Auditors under FSA fire

Auditors were just too willing to follow management's line before the crisis the UK Financial Services Authority has charged. Now the FSA has outlined plans to bring auditors under closer supervision, arguing that they had failed to challenge dubious accounting practices in the run-up to the financial crisis, in a discussion paper published this week with the Financial Reporting Council, the UK accounting regulator.

As examples of recent accounting failures, the FSA said, "A credit institution incorrectly netted down derivatives in the balance sheet leading to a misstatement of circa £900 billion... A thematic review recently undertaken on arrears reporting revealed errors by 29 out of 30 of the credit institutions investigated."

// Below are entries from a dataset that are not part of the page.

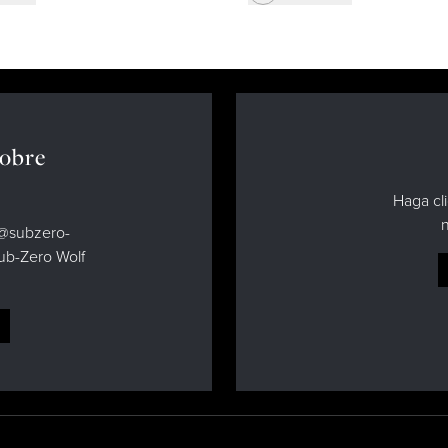
sobre
Haga cli
n
d@subzero-
Sub-Zero Wolf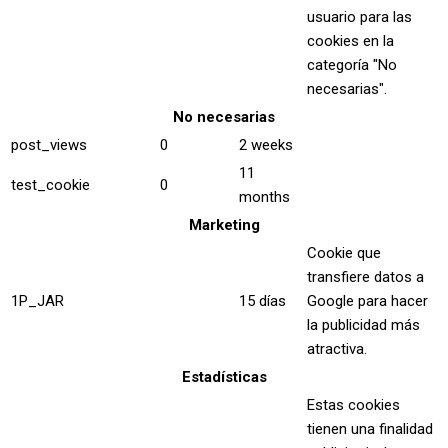
usuario para las
cookies en la
categoría "No
necesarias".
No necesarias
post_views
0
2 weeks
11
test_cookie
0
months
Marketing
Cookie que
transfiere datos a
1P_JAR
15 días
Google para hacer
la publicidad más
atractiva.
Estadísticas
Estas cookies
tienen una finalidad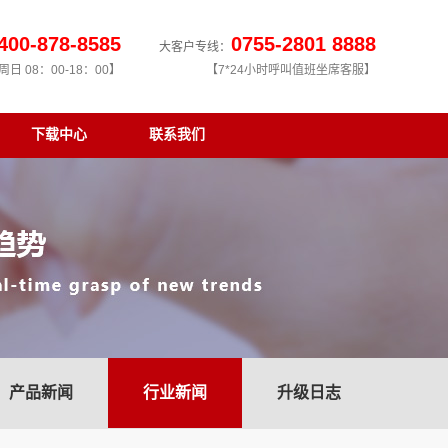
400-878-8585
0755-2801 8888
大客户专线：
日 08：00-18：00】
【7*24小时呼叫值班坐席客服】
下载中心
联系我们
产品新闻
行业新闻
升级日志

Most auditors had done decent jobs, the regulator wrote, but it reiterated that "it is the auditor's responsibility to challenge management when it believes the disclosures are inappropriate". The FSA listed several areas where, it said, auditors had been too ready to accept management's accounts at face value.

Its own research, the FSA said, "has led it to question whether auditors are sufficiently skeptical when challenging management's basis for determining the models and assumptions used to derive ranges of fair-value estimates - in particular, the selection of particular estimates from within such ranges of probable estimates - where key inputs may be unobservable." In particular, fair-value accounting and the calculation of credit valuation adjustments showed more variation between and even within firms than was justifiable. "This diversity should trigger auditors to be more skeptical and to challenge management's judgments about modeling approaches and inputs," the FSA added.

In loan-loss provisioning, too, the FSA said it had seen more variation than seemed justified, adding: "Bank auditors should have placed greater importance on the disclosure requirements in 2007 and 2008. This could have mitigated some of the uncertainties that unsettled the markets."

In future, the FSA suggested, it could impose stricter reporting requirements on auditors, including more frequent meetings, higher transparency requirements, and trilateral meetings between auditors, bank audit committees and the FSA. It might also require all regulatory returns to be audited - it noted that the rate of errors is significantly lower in the returns of insurers, for whom this is already a requirement.